Is the poshest new restaurant in town “a dismal experience” or a glowing “testament to a lifetime of forensic appetite and experience”? Do you think it has “far and away the nicest dining room in St James’s” or a “terrible” one, “too big, too modern, no soul … properly catastrophic?” In short, what happens when the critics you hire, the experts who ride high on your menu advising readers, can’t agree? About anything.
After giving some examples of such recent differences of opinion, Preston turns to the serious question of what’s the point of most newspaper reviews?

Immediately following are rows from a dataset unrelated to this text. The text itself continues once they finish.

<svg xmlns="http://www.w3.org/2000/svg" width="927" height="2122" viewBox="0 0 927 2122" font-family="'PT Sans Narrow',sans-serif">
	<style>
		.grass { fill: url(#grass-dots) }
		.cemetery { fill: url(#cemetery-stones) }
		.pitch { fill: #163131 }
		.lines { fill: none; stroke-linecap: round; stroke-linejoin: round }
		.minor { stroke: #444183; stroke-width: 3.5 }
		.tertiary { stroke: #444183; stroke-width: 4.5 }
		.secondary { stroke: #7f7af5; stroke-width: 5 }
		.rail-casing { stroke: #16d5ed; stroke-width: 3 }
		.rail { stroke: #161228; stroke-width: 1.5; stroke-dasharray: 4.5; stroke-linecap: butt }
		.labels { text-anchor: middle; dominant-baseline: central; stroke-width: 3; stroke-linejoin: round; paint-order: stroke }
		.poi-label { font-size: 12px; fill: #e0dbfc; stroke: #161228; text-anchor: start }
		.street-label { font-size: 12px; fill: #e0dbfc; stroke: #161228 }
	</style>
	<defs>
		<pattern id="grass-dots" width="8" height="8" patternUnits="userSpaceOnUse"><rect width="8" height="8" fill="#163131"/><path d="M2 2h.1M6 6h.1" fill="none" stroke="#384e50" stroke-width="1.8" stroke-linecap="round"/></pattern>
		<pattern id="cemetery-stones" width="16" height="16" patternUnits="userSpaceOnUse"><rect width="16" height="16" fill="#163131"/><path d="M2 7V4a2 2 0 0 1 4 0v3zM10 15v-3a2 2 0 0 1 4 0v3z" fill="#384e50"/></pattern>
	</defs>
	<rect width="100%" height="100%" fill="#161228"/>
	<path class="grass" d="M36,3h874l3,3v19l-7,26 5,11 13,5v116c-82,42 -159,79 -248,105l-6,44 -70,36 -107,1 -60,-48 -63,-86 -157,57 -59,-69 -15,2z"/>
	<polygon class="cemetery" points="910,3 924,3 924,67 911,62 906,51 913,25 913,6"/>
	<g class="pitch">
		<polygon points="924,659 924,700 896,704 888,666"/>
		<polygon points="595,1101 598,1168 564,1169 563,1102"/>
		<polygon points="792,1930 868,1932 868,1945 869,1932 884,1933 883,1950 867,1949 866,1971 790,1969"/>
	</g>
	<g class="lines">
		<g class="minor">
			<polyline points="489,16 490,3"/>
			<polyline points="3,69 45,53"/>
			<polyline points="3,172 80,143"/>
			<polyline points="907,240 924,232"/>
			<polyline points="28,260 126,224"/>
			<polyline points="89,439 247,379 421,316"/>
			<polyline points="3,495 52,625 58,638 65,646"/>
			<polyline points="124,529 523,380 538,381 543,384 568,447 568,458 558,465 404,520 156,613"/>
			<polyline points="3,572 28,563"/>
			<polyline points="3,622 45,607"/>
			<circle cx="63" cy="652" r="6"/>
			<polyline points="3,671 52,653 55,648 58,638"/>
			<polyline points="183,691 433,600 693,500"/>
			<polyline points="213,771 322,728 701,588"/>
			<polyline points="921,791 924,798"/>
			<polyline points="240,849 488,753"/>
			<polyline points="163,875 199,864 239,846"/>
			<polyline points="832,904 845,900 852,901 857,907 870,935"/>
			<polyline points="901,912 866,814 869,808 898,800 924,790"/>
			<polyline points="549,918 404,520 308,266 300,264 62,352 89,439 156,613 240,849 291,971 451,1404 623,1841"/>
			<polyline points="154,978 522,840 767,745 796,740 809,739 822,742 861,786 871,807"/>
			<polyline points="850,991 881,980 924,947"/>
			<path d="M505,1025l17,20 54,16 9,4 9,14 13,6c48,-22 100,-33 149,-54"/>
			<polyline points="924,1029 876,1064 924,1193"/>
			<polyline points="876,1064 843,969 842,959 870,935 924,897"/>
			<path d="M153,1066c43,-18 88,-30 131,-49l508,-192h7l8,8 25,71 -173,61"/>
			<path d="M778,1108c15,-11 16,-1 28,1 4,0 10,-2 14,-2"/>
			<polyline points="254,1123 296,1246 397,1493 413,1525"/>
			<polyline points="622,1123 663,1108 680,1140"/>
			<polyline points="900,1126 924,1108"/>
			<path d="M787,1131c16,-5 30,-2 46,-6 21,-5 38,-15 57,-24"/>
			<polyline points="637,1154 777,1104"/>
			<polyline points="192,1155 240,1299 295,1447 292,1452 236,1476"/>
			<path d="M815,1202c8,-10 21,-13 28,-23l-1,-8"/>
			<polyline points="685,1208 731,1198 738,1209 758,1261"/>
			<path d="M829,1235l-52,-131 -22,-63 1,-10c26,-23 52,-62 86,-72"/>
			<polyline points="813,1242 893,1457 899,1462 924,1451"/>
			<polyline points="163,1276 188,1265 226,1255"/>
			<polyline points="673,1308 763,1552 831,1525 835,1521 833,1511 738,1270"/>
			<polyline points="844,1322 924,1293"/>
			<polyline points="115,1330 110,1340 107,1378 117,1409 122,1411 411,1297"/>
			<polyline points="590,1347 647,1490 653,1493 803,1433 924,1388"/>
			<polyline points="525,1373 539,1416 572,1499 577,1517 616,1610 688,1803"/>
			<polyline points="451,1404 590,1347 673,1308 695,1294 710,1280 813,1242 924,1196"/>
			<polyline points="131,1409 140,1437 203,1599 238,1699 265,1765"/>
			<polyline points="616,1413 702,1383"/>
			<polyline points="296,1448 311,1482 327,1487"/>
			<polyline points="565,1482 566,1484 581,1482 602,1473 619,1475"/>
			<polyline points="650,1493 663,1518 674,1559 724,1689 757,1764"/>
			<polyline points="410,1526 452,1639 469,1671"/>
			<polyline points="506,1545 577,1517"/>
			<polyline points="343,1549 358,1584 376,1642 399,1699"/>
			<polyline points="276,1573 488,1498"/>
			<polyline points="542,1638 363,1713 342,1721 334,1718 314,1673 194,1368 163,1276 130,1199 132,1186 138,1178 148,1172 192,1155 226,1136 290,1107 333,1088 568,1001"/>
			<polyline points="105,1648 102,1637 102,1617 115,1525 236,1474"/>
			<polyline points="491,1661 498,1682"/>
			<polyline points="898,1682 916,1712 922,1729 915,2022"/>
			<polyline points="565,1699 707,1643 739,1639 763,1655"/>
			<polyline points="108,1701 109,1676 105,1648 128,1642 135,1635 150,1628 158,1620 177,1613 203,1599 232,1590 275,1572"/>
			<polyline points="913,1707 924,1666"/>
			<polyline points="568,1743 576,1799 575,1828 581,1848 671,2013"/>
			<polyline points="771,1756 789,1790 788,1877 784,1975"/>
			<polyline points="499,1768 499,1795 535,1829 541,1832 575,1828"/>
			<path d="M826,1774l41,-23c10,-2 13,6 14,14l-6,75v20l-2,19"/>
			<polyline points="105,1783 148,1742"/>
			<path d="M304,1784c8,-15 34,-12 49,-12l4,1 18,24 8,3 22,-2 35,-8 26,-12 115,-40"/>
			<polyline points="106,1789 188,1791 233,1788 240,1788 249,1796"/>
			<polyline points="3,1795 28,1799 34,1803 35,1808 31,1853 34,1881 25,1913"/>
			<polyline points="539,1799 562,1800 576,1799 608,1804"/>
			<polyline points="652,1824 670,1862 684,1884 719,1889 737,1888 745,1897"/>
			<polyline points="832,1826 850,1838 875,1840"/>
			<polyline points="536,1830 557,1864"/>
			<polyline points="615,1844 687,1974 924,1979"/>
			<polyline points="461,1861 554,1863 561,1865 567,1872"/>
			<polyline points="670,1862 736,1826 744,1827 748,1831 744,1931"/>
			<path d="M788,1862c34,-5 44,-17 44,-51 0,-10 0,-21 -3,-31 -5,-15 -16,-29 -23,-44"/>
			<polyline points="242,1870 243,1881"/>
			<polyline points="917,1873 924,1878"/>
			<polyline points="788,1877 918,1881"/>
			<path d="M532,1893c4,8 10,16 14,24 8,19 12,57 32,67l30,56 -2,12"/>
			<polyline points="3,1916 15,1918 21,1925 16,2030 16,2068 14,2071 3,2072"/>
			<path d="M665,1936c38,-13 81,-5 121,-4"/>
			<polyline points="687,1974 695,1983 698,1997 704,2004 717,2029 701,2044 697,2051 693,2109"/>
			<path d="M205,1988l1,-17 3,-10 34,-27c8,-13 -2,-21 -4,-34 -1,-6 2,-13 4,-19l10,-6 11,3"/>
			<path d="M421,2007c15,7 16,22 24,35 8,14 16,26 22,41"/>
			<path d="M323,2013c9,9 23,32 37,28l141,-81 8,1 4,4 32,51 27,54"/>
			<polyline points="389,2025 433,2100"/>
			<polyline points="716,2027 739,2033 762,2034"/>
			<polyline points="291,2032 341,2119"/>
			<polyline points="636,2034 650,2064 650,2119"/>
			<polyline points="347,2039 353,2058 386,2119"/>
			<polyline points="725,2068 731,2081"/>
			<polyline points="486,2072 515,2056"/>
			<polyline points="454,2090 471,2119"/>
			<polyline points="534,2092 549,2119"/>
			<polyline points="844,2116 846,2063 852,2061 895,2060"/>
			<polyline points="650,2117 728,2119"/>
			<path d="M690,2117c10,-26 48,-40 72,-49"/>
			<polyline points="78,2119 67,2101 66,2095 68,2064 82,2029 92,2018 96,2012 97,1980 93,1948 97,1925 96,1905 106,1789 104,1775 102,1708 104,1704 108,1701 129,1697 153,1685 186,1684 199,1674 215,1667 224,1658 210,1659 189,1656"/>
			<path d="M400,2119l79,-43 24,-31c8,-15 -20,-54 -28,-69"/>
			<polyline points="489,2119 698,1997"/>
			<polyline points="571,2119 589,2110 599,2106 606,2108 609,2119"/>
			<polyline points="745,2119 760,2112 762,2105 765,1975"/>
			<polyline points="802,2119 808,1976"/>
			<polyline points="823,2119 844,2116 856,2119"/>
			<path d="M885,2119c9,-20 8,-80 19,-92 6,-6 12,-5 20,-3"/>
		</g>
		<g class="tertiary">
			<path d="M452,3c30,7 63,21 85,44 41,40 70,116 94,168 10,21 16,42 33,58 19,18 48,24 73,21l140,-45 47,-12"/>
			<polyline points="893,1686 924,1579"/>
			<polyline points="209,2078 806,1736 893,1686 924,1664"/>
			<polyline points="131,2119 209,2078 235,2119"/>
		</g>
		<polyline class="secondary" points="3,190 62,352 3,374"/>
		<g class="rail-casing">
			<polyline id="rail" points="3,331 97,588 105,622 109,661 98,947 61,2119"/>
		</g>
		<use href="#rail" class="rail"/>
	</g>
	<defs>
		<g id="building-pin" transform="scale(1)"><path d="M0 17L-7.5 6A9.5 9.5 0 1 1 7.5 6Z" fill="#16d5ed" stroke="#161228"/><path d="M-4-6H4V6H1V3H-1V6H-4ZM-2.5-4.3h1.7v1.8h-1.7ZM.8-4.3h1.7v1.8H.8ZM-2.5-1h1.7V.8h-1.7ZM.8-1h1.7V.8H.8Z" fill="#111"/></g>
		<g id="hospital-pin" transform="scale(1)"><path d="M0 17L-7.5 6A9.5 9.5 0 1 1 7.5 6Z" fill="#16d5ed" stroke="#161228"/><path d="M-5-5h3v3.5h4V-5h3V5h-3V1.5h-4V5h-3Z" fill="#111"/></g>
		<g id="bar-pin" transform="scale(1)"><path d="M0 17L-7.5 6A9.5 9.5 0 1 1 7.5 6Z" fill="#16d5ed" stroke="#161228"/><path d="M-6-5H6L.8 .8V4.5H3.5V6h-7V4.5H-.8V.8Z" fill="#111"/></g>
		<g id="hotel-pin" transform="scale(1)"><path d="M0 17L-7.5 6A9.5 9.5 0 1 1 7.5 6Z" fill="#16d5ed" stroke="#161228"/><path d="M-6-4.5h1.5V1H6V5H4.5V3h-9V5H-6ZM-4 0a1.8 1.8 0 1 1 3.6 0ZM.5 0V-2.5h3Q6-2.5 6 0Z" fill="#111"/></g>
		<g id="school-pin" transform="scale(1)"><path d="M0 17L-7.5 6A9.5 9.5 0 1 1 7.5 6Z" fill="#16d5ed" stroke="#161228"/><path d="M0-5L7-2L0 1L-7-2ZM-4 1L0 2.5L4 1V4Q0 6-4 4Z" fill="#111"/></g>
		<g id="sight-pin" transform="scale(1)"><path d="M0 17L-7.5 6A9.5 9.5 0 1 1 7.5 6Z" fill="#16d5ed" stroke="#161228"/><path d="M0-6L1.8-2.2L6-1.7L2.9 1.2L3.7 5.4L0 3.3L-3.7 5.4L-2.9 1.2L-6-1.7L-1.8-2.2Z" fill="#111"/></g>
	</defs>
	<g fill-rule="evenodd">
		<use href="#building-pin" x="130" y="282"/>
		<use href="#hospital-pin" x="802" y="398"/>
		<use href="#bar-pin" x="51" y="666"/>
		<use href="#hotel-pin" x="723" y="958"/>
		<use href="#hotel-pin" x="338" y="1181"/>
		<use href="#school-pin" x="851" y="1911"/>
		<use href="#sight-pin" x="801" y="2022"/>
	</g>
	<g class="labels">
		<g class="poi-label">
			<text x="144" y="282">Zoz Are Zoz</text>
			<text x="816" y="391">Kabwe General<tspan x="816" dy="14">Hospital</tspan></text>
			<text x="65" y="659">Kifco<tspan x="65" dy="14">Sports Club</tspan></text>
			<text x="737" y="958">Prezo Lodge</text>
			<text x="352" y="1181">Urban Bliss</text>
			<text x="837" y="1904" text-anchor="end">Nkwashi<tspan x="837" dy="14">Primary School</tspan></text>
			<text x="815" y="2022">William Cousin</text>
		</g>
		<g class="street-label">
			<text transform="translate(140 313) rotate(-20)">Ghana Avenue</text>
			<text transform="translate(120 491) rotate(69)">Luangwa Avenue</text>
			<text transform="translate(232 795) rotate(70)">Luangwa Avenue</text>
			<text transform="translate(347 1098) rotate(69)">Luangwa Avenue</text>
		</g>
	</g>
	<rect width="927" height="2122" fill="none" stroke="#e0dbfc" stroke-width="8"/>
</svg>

To tell you, the reader, where’s good to go. Reviewing is, in part, a consumer service. Of course different critics have different favourites, and you learn to follow those among them who fit your own. That’s an essential of film- or theatre-going. But food, with big bills attached, isn’t a smörgåsbord of opportunities: the reader needs solid advice (often distilled from a whole sheaf of reviews).
See what happens when one gastro guru disappoints another. The whole feeding chain becomes TripAdvisor with added adjectives. Coren made the point himself last week when, in true introvert fashion, he reported what a “senior restaurant critic” of his acquaintance had told a restaurateur he knows. She wasn’t going to review his new place because “it isn’t interesting enough”. And Coren only disagrees mildly: “I do not expect restaurants to be interesting. It’s a restaurant’s job to serve food and wine. It is my job to be interesting.”

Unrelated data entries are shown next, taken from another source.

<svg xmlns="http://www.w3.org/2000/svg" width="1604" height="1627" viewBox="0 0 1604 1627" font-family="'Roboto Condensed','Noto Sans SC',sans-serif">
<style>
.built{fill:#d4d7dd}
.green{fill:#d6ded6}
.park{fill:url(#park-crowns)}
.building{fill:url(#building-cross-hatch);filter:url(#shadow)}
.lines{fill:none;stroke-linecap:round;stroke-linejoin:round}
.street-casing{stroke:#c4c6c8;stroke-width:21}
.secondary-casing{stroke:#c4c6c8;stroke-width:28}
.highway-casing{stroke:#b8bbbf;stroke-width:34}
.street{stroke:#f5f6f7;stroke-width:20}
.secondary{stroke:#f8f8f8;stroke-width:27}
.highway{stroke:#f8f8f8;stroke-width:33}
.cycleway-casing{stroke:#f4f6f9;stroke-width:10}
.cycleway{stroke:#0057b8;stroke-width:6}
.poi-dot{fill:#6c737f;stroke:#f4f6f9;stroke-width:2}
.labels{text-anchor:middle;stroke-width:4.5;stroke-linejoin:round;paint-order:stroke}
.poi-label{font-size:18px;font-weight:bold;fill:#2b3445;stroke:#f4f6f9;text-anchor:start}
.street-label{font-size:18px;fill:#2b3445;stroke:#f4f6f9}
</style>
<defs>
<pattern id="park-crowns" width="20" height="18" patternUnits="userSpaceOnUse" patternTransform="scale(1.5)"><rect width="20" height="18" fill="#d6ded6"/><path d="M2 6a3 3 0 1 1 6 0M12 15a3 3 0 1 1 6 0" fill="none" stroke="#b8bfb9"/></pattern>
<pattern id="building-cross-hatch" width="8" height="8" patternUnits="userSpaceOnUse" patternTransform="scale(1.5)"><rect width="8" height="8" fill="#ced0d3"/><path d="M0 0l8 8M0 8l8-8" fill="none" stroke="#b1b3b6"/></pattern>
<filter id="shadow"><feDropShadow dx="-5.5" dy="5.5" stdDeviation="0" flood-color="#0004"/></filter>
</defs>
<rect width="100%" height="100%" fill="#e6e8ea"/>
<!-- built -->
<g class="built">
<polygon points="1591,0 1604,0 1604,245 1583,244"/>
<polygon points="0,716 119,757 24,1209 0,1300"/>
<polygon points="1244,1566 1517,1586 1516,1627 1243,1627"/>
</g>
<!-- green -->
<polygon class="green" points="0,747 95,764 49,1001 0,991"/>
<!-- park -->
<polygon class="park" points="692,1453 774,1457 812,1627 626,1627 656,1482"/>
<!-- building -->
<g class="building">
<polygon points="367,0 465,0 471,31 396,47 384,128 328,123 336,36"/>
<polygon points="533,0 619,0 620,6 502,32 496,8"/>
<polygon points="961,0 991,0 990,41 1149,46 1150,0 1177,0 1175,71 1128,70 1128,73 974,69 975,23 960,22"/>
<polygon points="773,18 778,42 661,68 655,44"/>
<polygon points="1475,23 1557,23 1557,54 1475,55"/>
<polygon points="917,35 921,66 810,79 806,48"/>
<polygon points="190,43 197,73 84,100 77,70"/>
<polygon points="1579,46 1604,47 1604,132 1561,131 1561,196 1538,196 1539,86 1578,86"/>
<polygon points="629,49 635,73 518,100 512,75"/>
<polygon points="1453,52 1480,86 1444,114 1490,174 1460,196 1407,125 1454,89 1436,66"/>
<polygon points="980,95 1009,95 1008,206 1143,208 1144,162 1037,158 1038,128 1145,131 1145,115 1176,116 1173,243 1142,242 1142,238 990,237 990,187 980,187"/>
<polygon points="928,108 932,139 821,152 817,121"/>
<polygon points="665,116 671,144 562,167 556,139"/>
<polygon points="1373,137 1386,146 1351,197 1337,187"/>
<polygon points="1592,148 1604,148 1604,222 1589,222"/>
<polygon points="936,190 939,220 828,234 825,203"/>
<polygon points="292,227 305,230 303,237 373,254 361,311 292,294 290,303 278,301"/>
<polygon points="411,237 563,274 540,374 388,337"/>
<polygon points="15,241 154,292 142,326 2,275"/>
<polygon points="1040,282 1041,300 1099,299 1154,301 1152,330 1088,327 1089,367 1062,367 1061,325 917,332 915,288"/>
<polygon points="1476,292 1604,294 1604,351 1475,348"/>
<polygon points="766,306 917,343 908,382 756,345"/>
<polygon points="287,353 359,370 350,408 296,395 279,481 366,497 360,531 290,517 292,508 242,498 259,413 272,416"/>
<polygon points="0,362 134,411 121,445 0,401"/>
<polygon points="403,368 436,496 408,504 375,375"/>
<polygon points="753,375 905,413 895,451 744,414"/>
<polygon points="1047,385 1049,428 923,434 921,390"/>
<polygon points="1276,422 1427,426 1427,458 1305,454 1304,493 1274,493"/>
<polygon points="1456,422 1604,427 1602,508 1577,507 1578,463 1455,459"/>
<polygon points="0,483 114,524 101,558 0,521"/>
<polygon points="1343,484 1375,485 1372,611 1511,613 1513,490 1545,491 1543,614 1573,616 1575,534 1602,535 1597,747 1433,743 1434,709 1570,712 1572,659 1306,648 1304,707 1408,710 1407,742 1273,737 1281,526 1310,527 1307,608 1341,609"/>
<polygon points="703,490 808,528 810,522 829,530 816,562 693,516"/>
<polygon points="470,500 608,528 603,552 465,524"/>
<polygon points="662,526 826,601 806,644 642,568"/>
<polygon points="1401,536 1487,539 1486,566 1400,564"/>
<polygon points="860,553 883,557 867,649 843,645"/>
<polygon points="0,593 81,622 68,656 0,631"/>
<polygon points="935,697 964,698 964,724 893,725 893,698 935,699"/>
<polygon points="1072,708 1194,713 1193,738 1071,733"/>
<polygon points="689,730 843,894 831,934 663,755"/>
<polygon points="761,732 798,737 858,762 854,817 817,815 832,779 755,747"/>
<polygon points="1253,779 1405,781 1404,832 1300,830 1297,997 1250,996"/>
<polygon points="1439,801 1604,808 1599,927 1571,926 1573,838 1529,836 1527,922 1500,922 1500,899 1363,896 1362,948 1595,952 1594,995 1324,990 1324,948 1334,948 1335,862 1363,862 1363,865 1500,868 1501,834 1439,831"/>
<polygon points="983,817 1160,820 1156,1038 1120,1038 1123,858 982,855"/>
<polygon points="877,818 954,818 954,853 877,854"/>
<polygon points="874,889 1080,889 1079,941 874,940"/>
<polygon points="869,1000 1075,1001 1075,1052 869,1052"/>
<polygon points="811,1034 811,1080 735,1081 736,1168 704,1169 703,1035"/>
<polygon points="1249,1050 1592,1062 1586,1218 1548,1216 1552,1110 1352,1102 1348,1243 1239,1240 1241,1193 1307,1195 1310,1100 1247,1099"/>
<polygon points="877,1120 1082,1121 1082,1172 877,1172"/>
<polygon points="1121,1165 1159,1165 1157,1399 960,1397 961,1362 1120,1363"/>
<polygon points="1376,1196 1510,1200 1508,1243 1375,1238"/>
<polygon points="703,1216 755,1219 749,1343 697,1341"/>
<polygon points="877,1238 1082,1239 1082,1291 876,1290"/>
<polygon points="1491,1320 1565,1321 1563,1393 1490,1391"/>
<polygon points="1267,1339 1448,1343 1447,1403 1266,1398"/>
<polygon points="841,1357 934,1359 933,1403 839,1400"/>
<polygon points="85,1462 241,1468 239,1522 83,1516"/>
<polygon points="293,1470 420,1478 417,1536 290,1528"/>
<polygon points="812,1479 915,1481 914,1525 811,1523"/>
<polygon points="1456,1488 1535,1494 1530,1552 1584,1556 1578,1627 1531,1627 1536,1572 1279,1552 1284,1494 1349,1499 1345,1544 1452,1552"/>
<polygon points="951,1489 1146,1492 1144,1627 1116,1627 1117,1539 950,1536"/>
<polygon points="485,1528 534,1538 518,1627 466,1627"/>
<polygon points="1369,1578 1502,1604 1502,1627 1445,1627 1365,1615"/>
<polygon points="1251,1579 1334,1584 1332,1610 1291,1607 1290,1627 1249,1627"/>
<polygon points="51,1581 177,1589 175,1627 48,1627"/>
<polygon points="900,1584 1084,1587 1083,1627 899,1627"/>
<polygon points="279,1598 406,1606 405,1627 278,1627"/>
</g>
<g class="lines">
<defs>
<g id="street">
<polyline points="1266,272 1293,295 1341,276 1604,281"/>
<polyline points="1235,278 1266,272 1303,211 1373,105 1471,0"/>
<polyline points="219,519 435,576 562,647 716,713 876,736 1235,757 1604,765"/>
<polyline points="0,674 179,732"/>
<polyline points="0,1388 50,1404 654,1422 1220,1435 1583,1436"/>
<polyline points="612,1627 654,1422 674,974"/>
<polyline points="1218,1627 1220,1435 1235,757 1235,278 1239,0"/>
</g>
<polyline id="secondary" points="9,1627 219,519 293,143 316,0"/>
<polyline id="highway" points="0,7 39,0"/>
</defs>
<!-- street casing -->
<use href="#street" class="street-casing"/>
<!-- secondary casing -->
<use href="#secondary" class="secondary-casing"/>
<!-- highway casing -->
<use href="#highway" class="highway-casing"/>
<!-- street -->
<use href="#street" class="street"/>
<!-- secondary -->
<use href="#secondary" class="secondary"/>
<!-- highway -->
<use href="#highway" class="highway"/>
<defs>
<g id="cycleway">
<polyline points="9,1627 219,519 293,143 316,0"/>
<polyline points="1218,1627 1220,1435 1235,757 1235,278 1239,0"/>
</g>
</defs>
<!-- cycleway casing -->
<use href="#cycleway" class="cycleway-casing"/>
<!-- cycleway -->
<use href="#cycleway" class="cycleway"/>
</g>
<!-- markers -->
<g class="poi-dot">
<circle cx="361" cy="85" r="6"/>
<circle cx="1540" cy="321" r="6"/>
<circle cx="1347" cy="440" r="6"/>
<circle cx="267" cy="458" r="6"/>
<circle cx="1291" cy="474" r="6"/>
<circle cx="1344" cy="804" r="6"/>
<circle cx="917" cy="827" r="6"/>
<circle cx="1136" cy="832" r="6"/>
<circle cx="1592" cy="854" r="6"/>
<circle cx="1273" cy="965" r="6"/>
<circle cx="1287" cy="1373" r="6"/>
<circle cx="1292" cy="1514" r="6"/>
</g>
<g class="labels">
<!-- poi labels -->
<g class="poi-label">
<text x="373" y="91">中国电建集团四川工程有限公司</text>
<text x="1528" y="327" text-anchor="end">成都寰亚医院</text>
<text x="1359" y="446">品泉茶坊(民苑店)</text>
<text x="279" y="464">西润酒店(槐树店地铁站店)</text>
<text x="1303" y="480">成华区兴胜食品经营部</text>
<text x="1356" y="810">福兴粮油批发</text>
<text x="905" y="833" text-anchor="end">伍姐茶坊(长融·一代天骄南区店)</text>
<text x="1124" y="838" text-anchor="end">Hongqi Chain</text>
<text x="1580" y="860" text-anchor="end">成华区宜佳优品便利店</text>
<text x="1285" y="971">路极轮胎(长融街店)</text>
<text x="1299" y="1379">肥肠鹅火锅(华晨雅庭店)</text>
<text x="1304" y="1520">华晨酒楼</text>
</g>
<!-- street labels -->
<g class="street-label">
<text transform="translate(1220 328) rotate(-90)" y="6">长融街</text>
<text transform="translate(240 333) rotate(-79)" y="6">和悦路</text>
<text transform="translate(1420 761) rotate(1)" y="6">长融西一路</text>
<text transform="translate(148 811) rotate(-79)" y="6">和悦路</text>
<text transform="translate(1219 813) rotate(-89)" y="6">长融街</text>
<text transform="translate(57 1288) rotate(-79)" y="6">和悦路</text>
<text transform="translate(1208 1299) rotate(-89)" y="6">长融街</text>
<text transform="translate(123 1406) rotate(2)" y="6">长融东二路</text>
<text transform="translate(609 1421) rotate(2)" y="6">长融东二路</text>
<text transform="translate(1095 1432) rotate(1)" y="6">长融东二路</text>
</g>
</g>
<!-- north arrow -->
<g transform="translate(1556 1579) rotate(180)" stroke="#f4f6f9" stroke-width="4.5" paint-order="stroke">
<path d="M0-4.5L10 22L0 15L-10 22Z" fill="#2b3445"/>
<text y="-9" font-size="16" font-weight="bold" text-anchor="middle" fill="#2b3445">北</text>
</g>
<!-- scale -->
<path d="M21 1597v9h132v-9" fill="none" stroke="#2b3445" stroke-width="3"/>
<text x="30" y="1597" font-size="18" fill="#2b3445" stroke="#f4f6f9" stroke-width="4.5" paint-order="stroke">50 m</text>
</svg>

Which is where “the Blonde” and “Esther” and sundry minor characters make their review bit-part appearances, along with witty essays on the future of the world, kiwi fruit and the northern powerhouse.
Of course there’s a load of experience and expertise on show here. Of course you can follow your favourite writer from Durham to Dover if you’ve the time and inclination. But restaurant reviewing has also become a series of elegant essays too frail to chomp.